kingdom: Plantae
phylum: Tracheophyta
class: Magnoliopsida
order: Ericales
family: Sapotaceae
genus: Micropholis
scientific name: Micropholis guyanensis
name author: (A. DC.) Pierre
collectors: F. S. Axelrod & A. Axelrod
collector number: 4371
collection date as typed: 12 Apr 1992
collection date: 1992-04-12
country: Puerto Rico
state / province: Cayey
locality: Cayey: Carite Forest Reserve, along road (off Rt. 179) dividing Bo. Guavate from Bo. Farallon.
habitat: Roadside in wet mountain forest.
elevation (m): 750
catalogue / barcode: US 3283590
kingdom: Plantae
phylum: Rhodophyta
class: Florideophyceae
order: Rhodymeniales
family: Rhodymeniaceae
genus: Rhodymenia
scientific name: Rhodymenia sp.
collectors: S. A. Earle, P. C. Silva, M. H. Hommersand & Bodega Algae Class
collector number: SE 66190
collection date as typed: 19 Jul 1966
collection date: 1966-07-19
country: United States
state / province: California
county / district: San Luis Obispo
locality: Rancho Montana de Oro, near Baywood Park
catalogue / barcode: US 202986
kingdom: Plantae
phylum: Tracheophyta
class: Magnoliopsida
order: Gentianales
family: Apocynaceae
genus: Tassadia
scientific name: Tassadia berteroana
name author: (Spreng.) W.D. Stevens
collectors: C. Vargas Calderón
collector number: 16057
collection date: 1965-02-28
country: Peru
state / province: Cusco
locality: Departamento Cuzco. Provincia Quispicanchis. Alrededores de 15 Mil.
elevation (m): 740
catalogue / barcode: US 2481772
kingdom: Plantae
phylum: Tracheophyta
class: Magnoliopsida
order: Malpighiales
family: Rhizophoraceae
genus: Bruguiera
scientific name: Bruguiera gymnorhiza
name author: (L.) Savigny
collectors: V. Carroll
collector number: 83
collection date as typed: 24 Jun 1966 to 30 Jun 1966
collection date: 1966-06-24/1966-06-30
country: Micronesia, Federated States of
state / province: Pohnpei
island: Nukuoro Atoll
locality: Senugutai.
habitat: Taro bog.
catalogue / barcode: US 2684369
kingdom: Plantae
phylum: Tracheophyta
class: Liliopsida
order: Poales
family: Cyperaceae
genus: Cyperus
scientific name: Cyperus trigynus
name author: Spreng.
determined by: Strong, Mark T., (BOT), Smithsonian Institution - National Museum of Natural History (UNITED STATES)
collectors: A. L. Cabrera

_Challenge_.
Reproduce all of the rows above word for word, keeping every line unchanged.

_Solution to this problem_.
kingdom: Plantae
phylum: Tracheophyta
class: Magnoliopsida
order: Ericales
family: Sapotaceae
genus: Micropholis
scientific name: Micropholis guyanensis
name author: (A. DC.) Pierre
collectors: F. S. Axelrod & A. Axelrod
collector number: 4371
collection date as typed: 12 Apr 1992
collection date: 1992-04-12
country: Puerto Rico
state / province: Cayey
locality: Cayey: Carite Forest Reserve, along road (off Rt. 179) dividing Bo. Guavate from Bo. Farallon.
habitat: Roadside in wet mountain forest.
elevation (m): 750
catalogue / barcode: US 3283590
kingdom: Plantae
phylum: Rhodophyta
class: Florideophyceae
order: Rhodymeniales
family: Rhodymeniaceae
genus: Rhodymenia
scientific name: Rhodymenia sp.
collectors: S. A. Earle, P. C. Silva, M. H. Hommersand & Bodega Algae Class
collector number: SE 66190
collection date as typed: 19 Jul 1966
collection date: 1966-07-19
country: United States
state / province: California
county / district: San Luis Obispo
locality: Rancho Montana de Oro, near Baywood Park
catalogue / barcode: US 202986
kingdom: Plantae
phylum: Tracheophyta
class: Magnoliopsida
order: Gentianales
family: Apocynaceae
genus: Tassadia
scientific name: Tassadia berteroana
name author: (Spreng.) W.D. Stevens
collectors: C. Vargas Calderón
collector number: 16057
collection date: 1965-02-28
country: Peru
state / province: Cusco
locality: Departamento Cuzco. Provincia Quispicanchis. Alrededores de 15 Mil.
elevation (m): 740
catalogue / barcode: US 2481772
kingdom: Plantae
phylum: Tracheophyta
class: Magnoliopsida
order: Malpighiales
family: Rhizophoraceae
genus: Bruguiera
scientific name: Bruguiera gymnorhiza
name author: (L.) Savigny
collectors: V. Carroll
collector number: 83
collection date as typed: 24 Jun 1966 to 30 Jun 1966
collection date: 1966-06-24/1966-06-30
country: Micronesia, Federated States of
state / province: Pohnpei
island: Nukuoro Atoll
locality: Senugutai.
habitat: Taro bog.
catalogue / barcode: US 2684369
kingdom: Plantae
phylum: Tracheophyta
class: Liliopsida
order: Poales
family: Cyperaceae
genus: Cyperus
scientific name: Cyperus trigynus
name author: Spreng.
determined by: Strong, Mark T., (BOT), Smithsonian Institution - National Museum of Natural History (UNITED STATES)
collectors: A. L. Cabrera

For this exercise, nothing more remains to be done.